Already, Turkey’s gentle realignment has carried some costs, most obviously to its relations with Israel. These flourished into a full-blown strategic partnership in the 1990s, before the AK party’s rise, when peace between Palestinians and Israelis seemed possible. Joint military exercises and Israeli arms sales brought the two countries’ military establishments close, while trade and tourism expanded fast. Israel even offered to shield Turkey from lobbies in the American Congress that sought to punish Turkey for disputing the genocide of Armenians in Ottoman territory during the first world war.

The end of an affair?

But ties have frayed as Turkish public opinion, which now counts for more, has turned increasingly hostile to Israel. Mr Erdogan, a tough, streetwise politician, felt slighted last year when Israel attacked Gaza only days after he had met Israel’s then prime minister, Ehud Olmert, who assured him that Turkish-brokered peace talks between Israel and Syria would resume. The bloodshed in Gaza outraged many Turks, who heartily praised Mr Erdogan when he stormed out of a debate with Israel’s president, Shimon Peres, at Davos in Switzerland earlier this year.

The Turks were again angered in September when Israel denied Mr Davutoglu permission to cross into Gaza during a visit to Israel. Earlier this month Turkey, citing Israel’s failure to deliver an order of military drone aircraft, abruptly cancelled joint air exercises. Israel, for its part, lodged a formal protest at the airing, on Turkish state television, of a serial depicting Israeli soldiers as brutal killers. Some Israeli officials say they detect signs of anti-Semitism that disqualify Turkey from mediating any longer between Syria and Israel.

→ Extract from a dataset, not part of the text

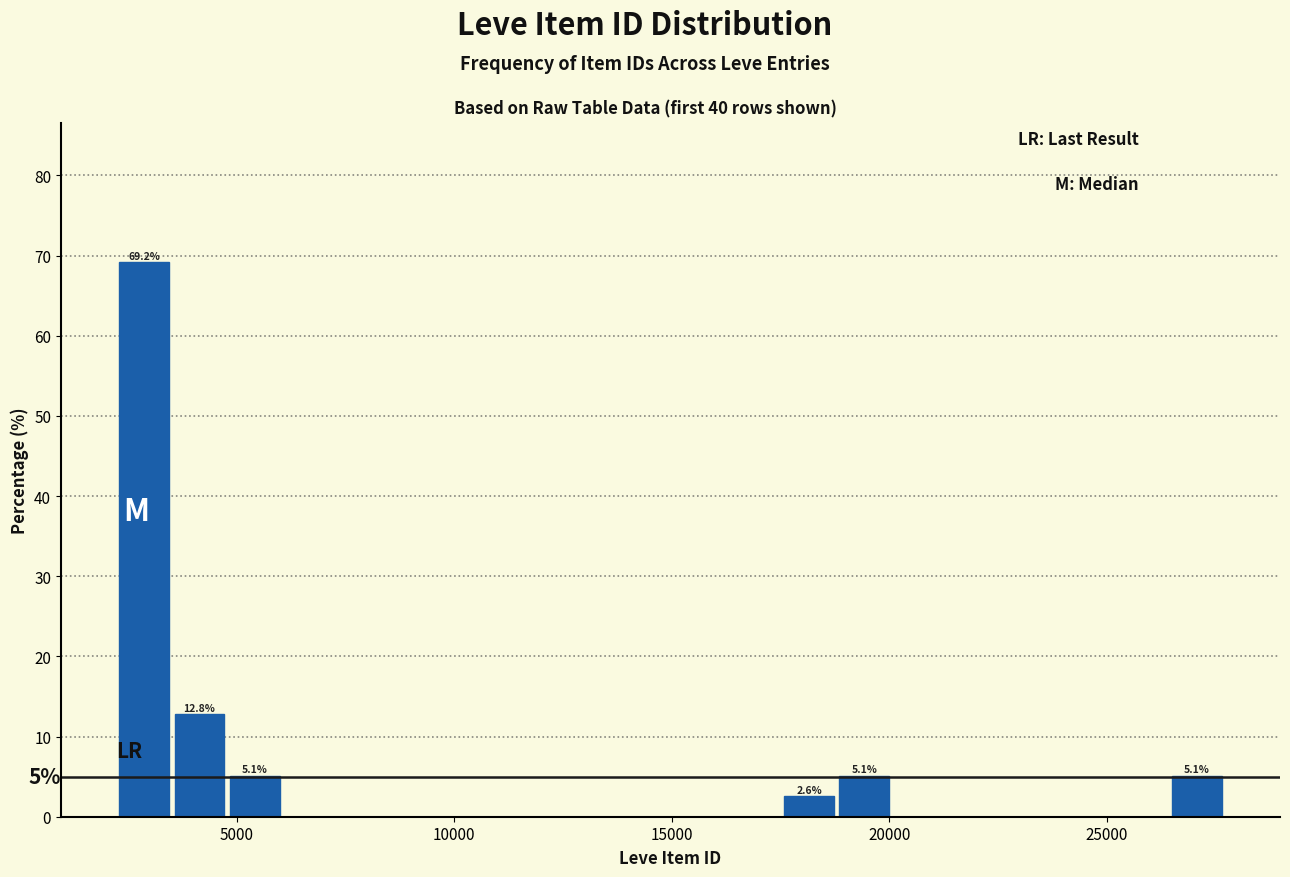

Read against the x-axis, roughly where is the centre of the tallest bar?

3000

Turkish officials respond that they have no intention of breaking off relations with Israel, and think they can still be a useful interlocutor with the Jewish state. But they remain indignant. “We might have lost leverage with Israel,” says an AK party man. “But I’d rather be on the side of history, of what is right, of justice.” One of Mr Erdogan’s advisers puts Turkey’s case more boldly, in a sign of its growing confidence as a regional leader. “We are conditioning relations with Israel on the progress of the conflict,” he says. “This is what the West should do.”